ETO is used for general anesthesia and is a safe imidazole derivative. Inhibition of respiratory and circulatory functions during induction of general anesthesia with ETO is relatively slight.[24] Some studies have shown that ETO pre-treatment can reduce the expression of Bax protein during LILIR in rats, mediating a protective effect.[17] ETO may play a protective role in reperfusion injury by activating gamma-aminobutyric acid receptors, increasing the permeability of the cell membrane to Cl ions and preventing depolarization the cell membrane.[25] In addition, the N-methyl-D-aspartate receptor and the Ca2+-channel are voltage dependent; inhibition of cell membrane depolarization leads to decreased Ca2+ influx and decreased cellular oxygen consumption. Therefore, ETO can increase the tolerance of cells to ischemia-reperfusion injury.[2,26]

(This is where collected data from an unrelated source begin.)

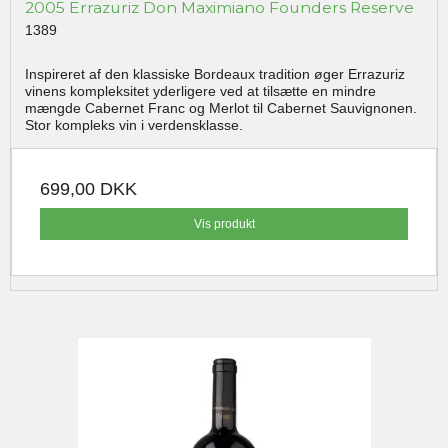
2005 Errazuriz Don Maximiano Founders Reserve
1389
Inspireret af den klassiske Bordeaux tradition øger Errazuriz
vinens kompleksitet yderligere ved at tilsætte en mindre
mængde Cabernet Franc og Merlot til Cabernet Sauvignonen.
Stor kompleks vin i verdensklasse.
699,00 DKK
Vis produkt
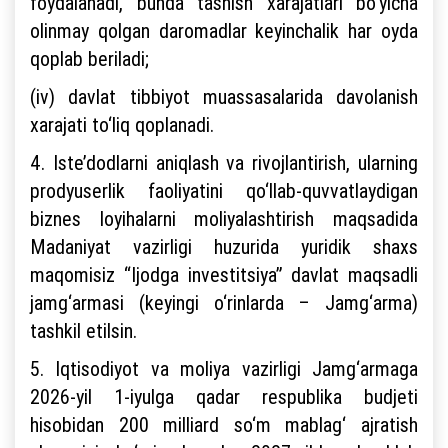
foydalanadi, bunda tashish xarajatlari bo‘yicha
olinmay qolgan daromadlar keyinchalik har oyda
qoplab beriladi;
(iv) davlat tibbiyot muassasalarida davolanish
xarajati to‘liq qoplanadi.
4. Iste’dodlarni aniqlash va rivojlantirish, ularning
prodyuserlik faoliyatini qo‘llab-quvvatlaydigan
biznes loyihalarni moliyalashtirish maqsadida
Madaniyat vazirligi huzurida yuridik shaxs
maqomisiz “Ijodga investitsiya” davlat maqsadli
jamg‘armasi (keyingi o‘rinlarda – Jamg‘arma)
tashkil etilsin.
5. Iqtisodiyot va moliya vazirligi Jamg‘armaga
2026-yil 1-iyulga qadar respublika budjeti
hisobidan 200 milliard so‘m mablag‘ ajratish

Compared with the sham group, Fas, FasL mRNA and other injury indexes were increased, while PaO2 was decreased in the I/R group. This suggested that establishment of the rat LILIR model was successful. We speculate that the mechanism of lung injury is probably related to Fas/FasL. Compared with the I/R group, Fas and FasL mRNA decreased while PaO2 increased in the I/R+CsA and I/R+ETO groups. This suggested that both CsA pre-treatment and ETO post-treatment can reduce lung injury. The protective effects of CsA pre-treatment and ETO post-treatment were associated with inhibition of Fas/FasL. Compared with the I/R+CsA and I/R+ETO groups, Fas, FasL mRNA and other injury indexes were further decreased and PaO2 was further increased. It was previously shown that CsA pre-treatment can down-regulate the expression of FasL protein on the cell surface, thus inhibiting Fas/FasL signaling.[27] Based on these results, we conclude that CsA pretreatment and ETO post-treatment may have synergistic protective effects against LILIR in rats.

In conclusion, our results showed that both CsA pretreatment and ETO post-treatment can reduce LILIR in rats. The mechanism may be related to down-regulation of Fas/FasL expression. In addition, CsA pretreatment and ETO post-treatment have synergistic protective effects against LILIR in rats.